[What the exercise asks]: Copy out every one of the records below, swapping each "value" for "amount" and keeping everything else the same. Leave the pictures out.

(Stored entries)
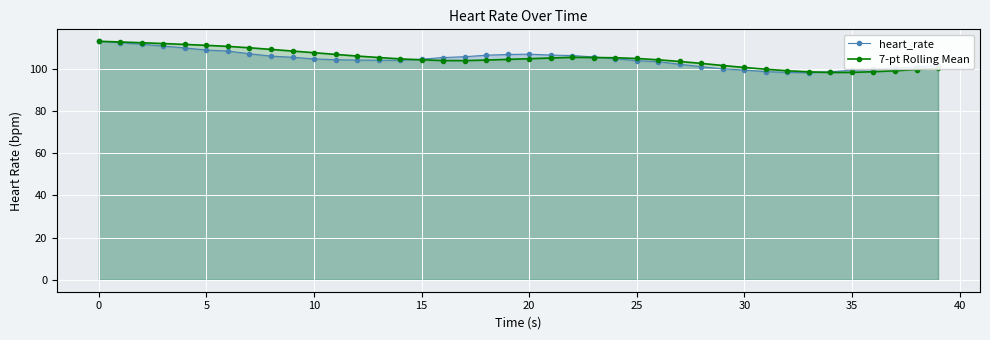

Is it true that 7-pt Rolling Mean equals 24.1 at 24?

False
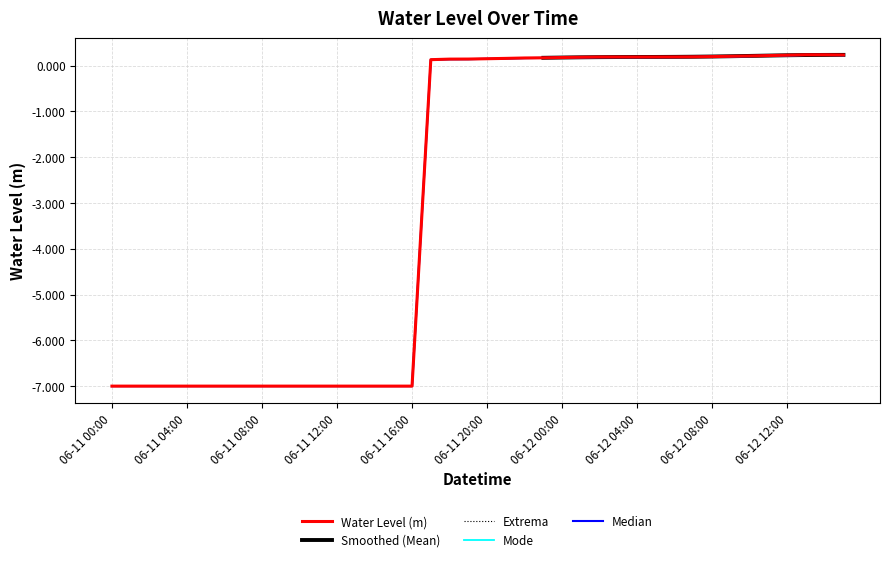

How many distinct data groups are displayed?

5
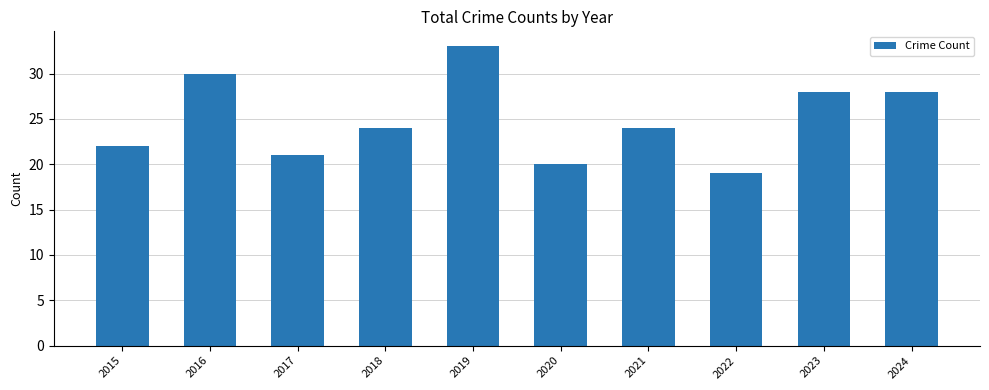

The chart shows a value of 21 at 2017. True or false?

True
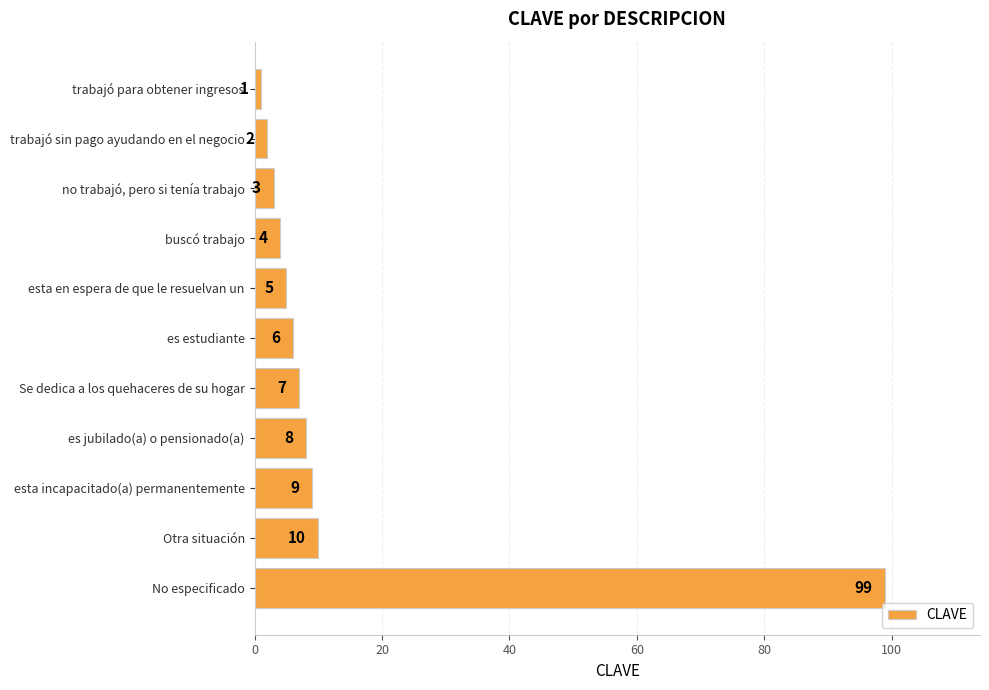

What is the change in value from Otra situación to No especificado?

+89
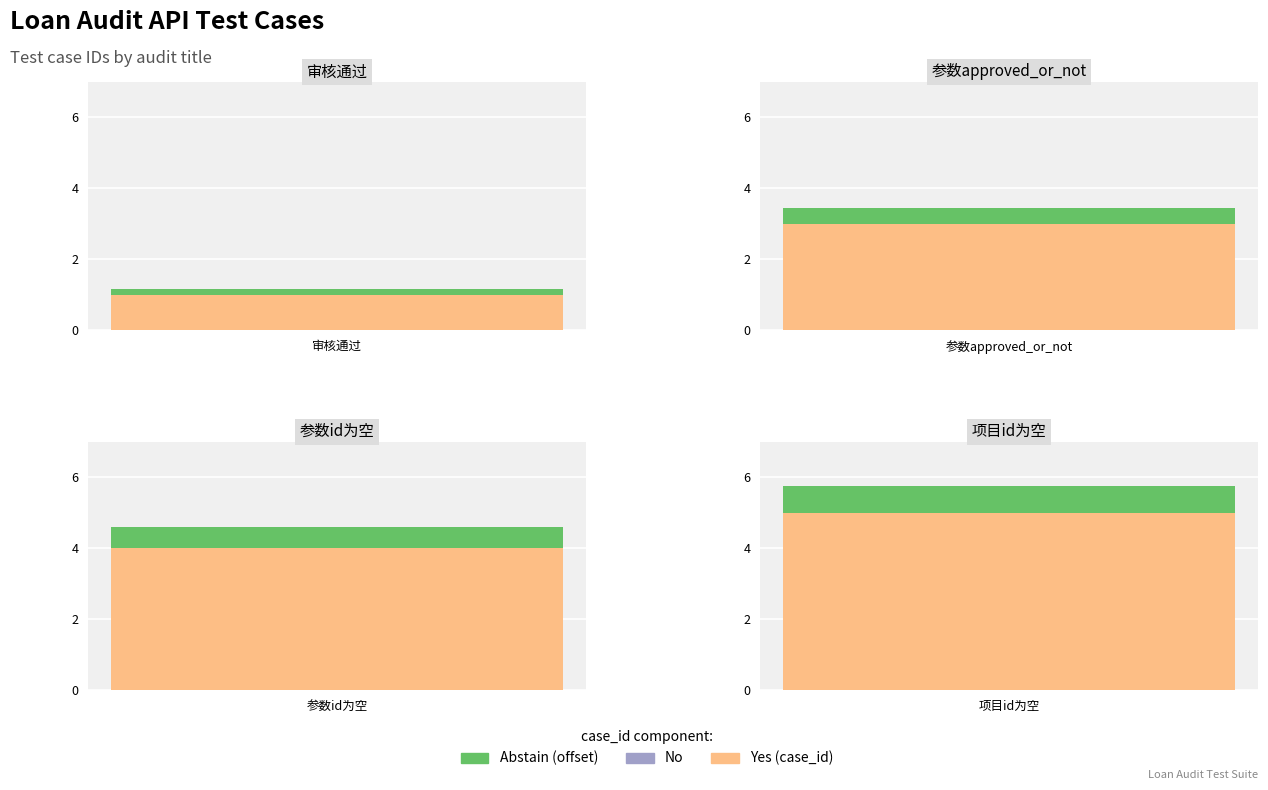

Which has a higher value, 项目id为空 or 审核通过?

项目id为空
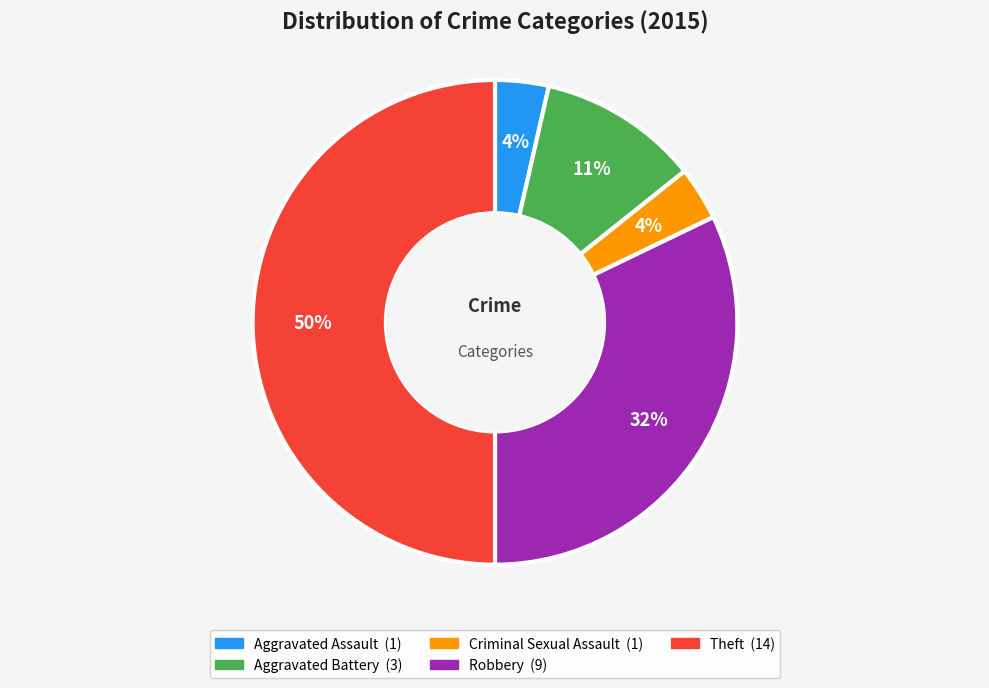

Does Aggravated Battery represent more than half of the total?

No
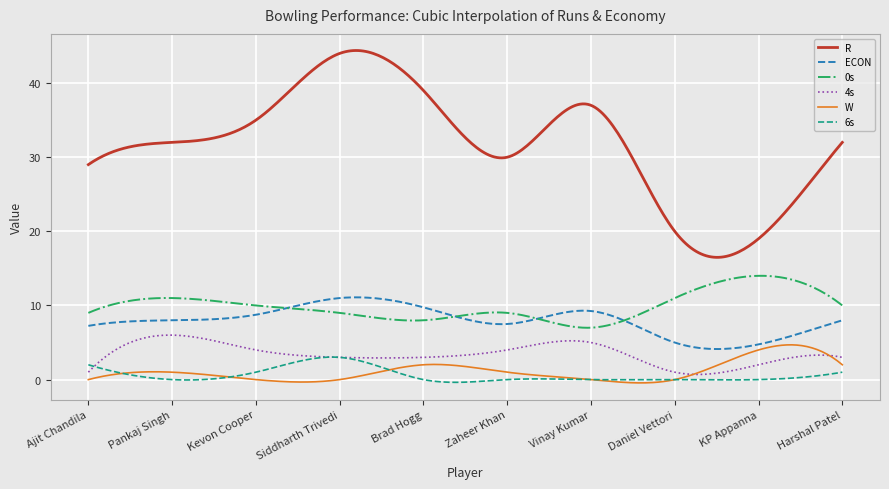

True or false: W and R cross at least once.

False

[Solution]:
Is it true that 7-pt Rolling Mean equals 24.1 at 24?

False

How many distinct data groups are displayed?

5

The chart shows a amount of 21 at 2017. True or false?

True

What is the change in amount from Otra situación to No especificado?

+89

Which has a higher amount, 项目id为空 or 审核通过?

项目id为空

Does Aggravated Battery represent more than half of the total?

No

True or false: W and R cross at least once.

False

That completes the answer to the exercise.